For homeowners who are "underwater" on their mortgages, the 125 percent refinance option offered under the administration's Making Home Affordable Program may seem like a dream come true. But making that dream a reality could turn out to be a challenge.

For homeowners who are "underwater" on their mortgages, the 125 percent refinance option offered under the administration's Making Home Affordable Program may seem like a dream come true. But making that dream a reality could turn out to be a challenge.

In essence, the options allow you to refinance your mortgage for more than your home is currently worth - up to 25 percent more, to be exact. It's designed for homeowners who can't get a regular mortgage refinance because their homes have lost value, leaving them "underwater" on their mortgages.

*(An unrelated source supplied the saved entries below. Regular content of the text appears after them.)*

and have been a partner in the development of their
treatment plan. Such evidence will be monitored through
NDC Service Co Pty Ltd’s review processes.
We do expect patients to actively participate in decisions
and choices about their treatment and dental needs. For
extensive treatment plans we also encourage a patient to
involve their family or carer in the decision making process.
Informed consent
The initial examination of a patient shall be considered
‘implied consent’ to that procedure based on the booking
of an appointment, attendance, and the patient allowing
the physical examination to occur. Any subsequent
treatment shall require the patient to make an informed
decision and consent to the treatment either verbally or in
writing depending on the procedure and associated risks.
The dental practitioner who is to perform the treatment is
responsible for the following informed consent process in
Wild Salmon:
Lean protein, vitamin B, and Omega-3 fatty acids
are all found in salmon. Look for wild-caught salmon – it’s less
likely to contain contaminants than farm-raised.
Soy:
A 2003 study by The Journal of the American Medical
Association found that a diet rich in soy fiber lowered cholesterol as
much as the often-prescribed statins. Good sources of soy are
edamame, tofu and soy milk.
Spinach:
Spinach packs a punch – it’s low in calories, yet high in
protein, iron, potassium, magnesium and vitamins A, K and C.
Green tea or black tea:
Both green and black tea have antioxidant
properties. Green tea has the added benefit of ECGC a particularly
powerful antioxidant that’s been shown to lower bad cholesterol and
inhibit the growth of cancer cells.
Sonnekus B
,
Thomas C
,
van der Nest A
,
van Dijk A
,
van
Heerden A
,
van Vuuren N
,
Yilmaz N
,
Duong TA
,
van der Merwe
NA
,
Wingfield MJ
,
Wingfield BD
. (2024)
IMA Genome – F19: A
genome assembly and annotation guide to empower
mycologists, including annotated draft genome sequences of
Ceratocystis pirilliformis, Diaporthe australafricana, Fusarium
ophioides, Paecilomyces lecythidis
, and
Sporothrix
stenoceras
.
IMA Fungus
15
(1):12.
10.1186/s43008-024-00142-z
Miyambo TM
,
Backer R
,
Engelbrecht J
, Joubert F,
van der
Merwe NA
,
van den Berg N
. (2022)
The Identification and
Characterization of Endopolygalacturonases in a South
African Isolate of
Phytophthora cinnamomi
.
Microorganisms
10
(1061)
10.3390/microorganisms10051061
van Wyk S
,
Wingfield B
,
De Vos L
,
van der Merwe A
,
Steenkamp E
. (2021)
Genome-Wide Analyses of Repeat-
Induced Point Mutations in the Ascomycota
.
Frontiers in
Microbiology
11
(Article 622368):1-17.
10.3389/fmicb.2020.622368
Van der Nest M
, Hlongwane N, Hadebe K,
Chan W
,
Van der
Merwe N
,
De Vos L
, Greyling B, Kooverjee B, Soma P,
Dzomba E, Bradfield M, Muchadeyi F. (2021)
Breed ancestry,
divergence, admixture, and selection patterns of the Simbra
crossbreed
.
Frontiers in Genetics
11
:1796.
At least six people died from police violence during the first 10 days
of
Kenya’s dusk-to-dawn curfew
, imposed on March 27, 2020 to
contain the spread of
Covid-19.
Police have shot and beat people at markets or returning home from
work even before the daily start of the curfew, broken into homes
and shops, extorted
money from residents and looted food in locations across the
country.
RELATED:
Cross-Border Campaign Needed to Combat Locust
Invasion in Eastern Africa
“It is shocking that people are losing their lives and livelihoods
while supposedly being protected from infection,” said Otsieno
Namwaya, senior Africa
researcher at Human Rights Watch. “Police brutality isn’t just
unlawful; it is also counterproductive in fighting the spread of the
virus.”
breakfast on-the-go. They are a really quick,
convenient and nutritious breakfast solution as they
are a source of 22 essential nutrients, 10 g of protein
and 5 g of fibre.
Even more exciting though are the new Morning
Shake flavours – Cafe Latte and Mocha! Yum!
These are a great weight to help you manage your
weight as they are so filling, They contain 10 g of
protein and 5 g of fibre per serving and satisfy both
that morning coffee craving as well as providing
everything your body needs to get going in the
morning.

The 125 percent option is presently available for mortgages backed by Fannie Mae and will be available for Freddie Mac mortgages as of Oct. 1. The FHA has also announced that it will allow 125 percent refinances under its own program, which has different rules from the other two.

Criteria vary by program

To qualify for a 125 percent refinance, homeowners must meet several criteria. First, their mortgage must be backed by Fannie Mae, Freddie Mac or the FHA - which together account for the vast majority of U.S. mortgages. You can check on the Fannie Mae and Freddie Mac web sites to determine if either of them backed your loan; an FHA mortgage would have been designated as such when you took it out.

To obtain a Home Affordable Refinance on a Fannie Mae or Freddie Mac mortgage, you need to apply through a participating lender. It doesn't have to be the same lender that currently services your mortgage, although there'll be less fees and paperwork if you do. On the other hand, your original lender might not wish to refinance - the program is optional - so you might have better luck shopping around.

Can't combine secondary mortgage

You can have some fees, such as for origination and the mortgage application, rolled into the new mortgage, but you can't combine a primary and secondary mortgage into a single loan - the rules prohibit taking cash out of the refinanced mortgage, which also applies to using part of the proceeds to pay off a second lien. If you do have a second mortgage, the holder of that lien will have to agree to resubordinate it, so that the refinanced mortgage gets paid off first in the event of a foreclosure.

The refinanced mortgage must also provide a borrower benefit, which can be a lower interest rate, faster payoff of the mortgage or a lower monthly payment.

Obtaining that borrower benefit might be difficult when refinancing a conventional 30-year loan, because you're going to have to pay a higher interest rate on a 125 percent loan than you would on a 80 percent loan to value refinance - perhaps a lot more, enough so that refinancing is no longer worthwhile. For borrowers looking to get out of a zero-interest loan, option ARM or other "exotic" mortgage, though, the higher rate might make it worthwhile.

Lender participation is key

Another potential obstacle is whether lenders will embrace the 125 percent program. Fannie Mae and Freddie Mac don't actually issue mortgages themselves; they purchase them from lenders who follow their guidelines. However, participation in the program is voluntary and lenders can be choosy about who they decide to help.

Cameron Findlay, chief economist for Lending Tree, said restrictive underwriting standards for high loan-to-value mortgage refinances are leading many lenders to conclude the program just isn't worth the trouble.

"On the 125 percent program, we haven't seen a lot of traction," he said. "I don't think you'll see any improvement until you see some relaxation of the process."

On the other hand, Tom Kelly, a spokesman for JP Morgan Chase, said adjusting to the new guidelines has been relatively straightforward, unlike the delays experienced after the government first announced the Making Home Affordable program last spring.

"We're able to get up to speed faster on it than on the original one, because the mechanics are similar to 80/105," he said, referring to the program's original 80 percent/105 percent refinancing guidelines.

Different program for FHA loans

The FHA's 125 percent refinance program is also new, but works differently from the Fannie Mae and Freddie Mac refinances. On an FHA mortgage, the FHA provides incentives for lenders to break out part of the mortgage principal into a second mortgage, which is tacked onto the end of the first. The primary mortgage is then modified to lower the monthly payments, and the second mortgage only comes due after the first is paid off. It's not yet clear how readily homeowners will be able to participate in the program.